取引日 借入額 返済額 利率 利息 元金返済額 残高
平成18年12月1日  500,000   18%     500,000 
平成19年1月1日   13,000   18% 7,643  5,357  494,643 
2月1日   13,000   18% 7,561  5,439  489,204 
3月1日   13,000   18% 6,755  6,245  482,959 
4月1日   13,000   18% 7,383  5,617  477,342 
(中略)             
 平成24年12月1日   13,000   18%  0  -13,000   -185,023 

 まず、平成19年1月1日の返済に注目してください。
 

 29.2%だと、利息は1万2,400円ですが、18%だと7,643円で、4,757円も差が出ます。

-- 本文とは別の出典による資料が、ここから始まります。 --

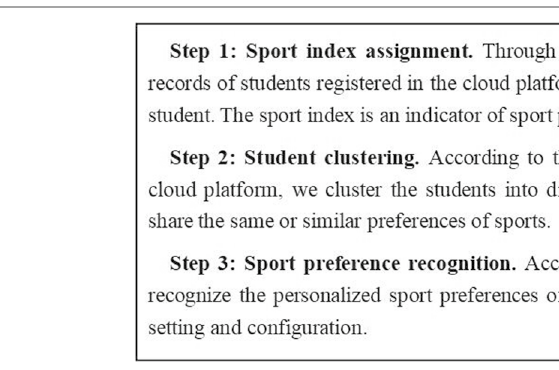
Fig. 2 Detailed procedure of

 元金返済分については、29.2%だと、たったの600円ですが、18%だと、29.2%との差額分がそっくり元金の返済に回っており5,357円も元金を返済していることになります。
 

 おどろきですよね〜。

 たった一回の返済でもこれだけ残金が変わってくるのです。
 

 次の返済分も同じように計算し直していきます。残金のみ比較したものが下の表です。

取引日 29.2%の残金 18%の残金 差額
平成18年12月1日 500,000  500,000 
平成19年1月1日 499,400  494,643  4,757
2月1日 498,785  489,204  9,581
3月1日 496,957  482,959  13,998
4月1日 496,281  477,342  18,939
(中略)      
平成24年12月1日 -185,023  340,589  525,612

 差額を見ていただくと、返済を重ねるたびに大きくなってきますので、取引期間が長ければ長いほど、金額が変わってきます。
 

 29.2%と18%のからくりについてはご理解いただけましたでしょうか??
 

 それでは、本題の過払い金の仕組みについてご説明させていただきます。
 

 29.2%から18%へ利息を直すと、残金が取引期間によって大幅に変わってくるお話しをさせていただきましたが、18%に直すと残金がどんどん下がっていくため、返済を続けているといつか残金がゼロになる時が来ます。

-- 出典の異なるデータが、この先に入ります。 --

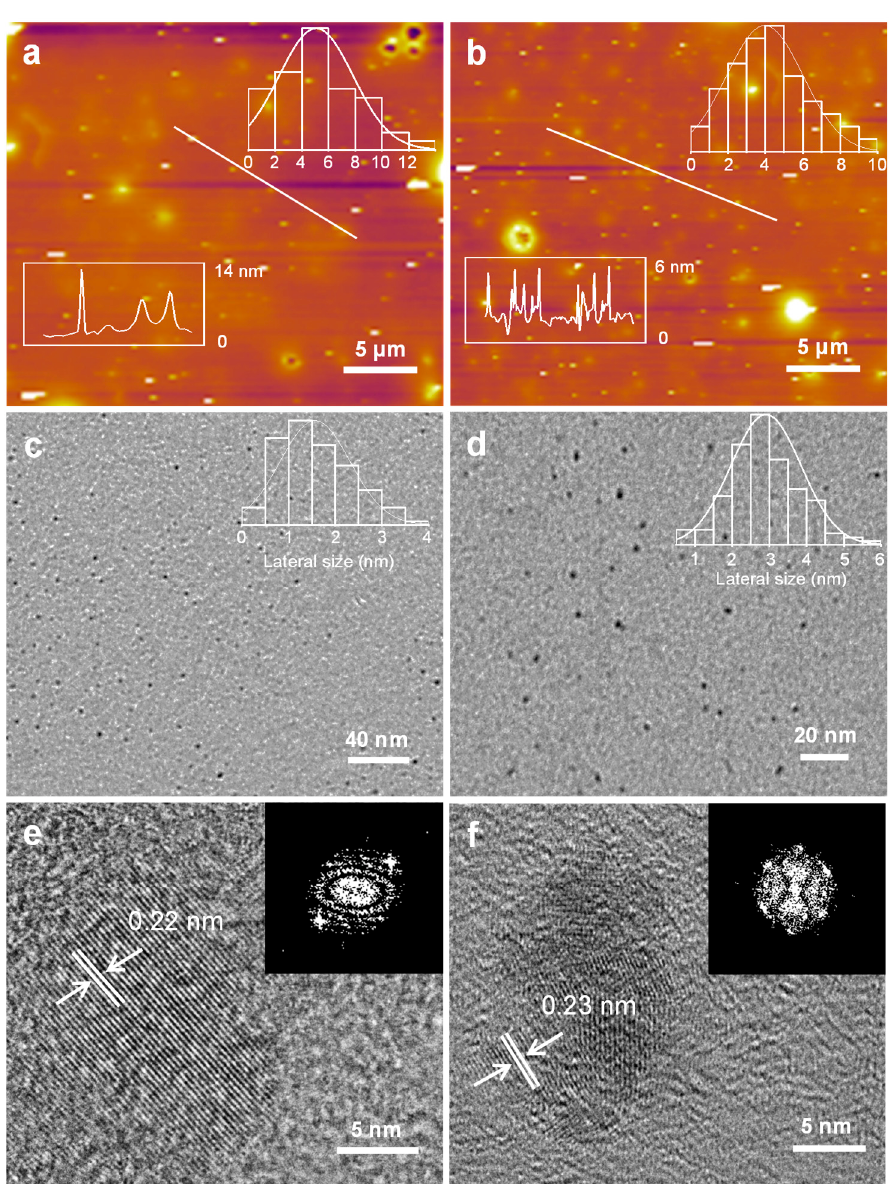
Figure 1. AFM images and height distributions of GQDs ( a ) and N − GQDs ( b ) (the inset is the thickness line chart and thickness distribution histogram of GQDs and N − GQDs). The TEM images and relative size distribution of GQDs ( c ) and N − GQDs ( d ) (the inset shows the particle size distribution histograms of GQDs and N − GQDs). The high-resolution TEM images of GQDs ( e ) and N − GQDs ( f ) (insets: fast Fourier transform pattern).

 以下の表をご覧下さい。先ほどの取引の途中の計算書です。

取引日 借入額 返済額 利率 利息 元金返済分 残金
平成23年8月1日   13,000  18% 534  12,466  22,489 
9月1日   13,000  18% 343  12,657  9,832 
10月1日   13,000  18% 145  12,855  -3,023 
11月1日   13,000  18% -13,000  -16,023 

 平成23年10月1日の返済から残金が「−3,023円」とあり、マイナスになっております。

 このマイナスが、「過払い金」になります。
 

 したがって、11月1日以降の返済は、全て過払い金ということになります。
 

 ここまで、お読みいただいた方であれば、すでに過払い金の仕組みについてご理解いただけたと思いますが、まとめますと、
 

 「過払い金とは、利息制限法の上限利率(ここでは18%)の利息及び借りた元金の全額を支払ったにもかかわらず、払い続けた返済金。」
 

 ということになります。
 

 上の事例ですと、平成24年12月1日現在では、18万5,023円もの過払い金が発生していることになります。

 29.2%では、残金が約34万円ですので、約53万円もの差額が生じております。
 

 消費者金融など顧客にはこの事実を伝えておらず、29.2%のまま返済を続けさせている業者も存在します。

 ここまで、お読みいただいた方は、仕組みについてご理解いただけたかもしれませんが、まだご存じない方は、過払い金が発生している可能性があるのに、業者の言いなりに返済を続けている可能性があります。
 

 一般的には、6年以上18%を超える高利息で返済を続けていた場合に、過払い金が発生する状態にある可能性があります(取引内容によって発生しない場合もございますのでご注意下さい。)。
 

 したがって、その様な状態でしたら一刻も早く、司法書士などの専門家へご相談されることをお勧めします。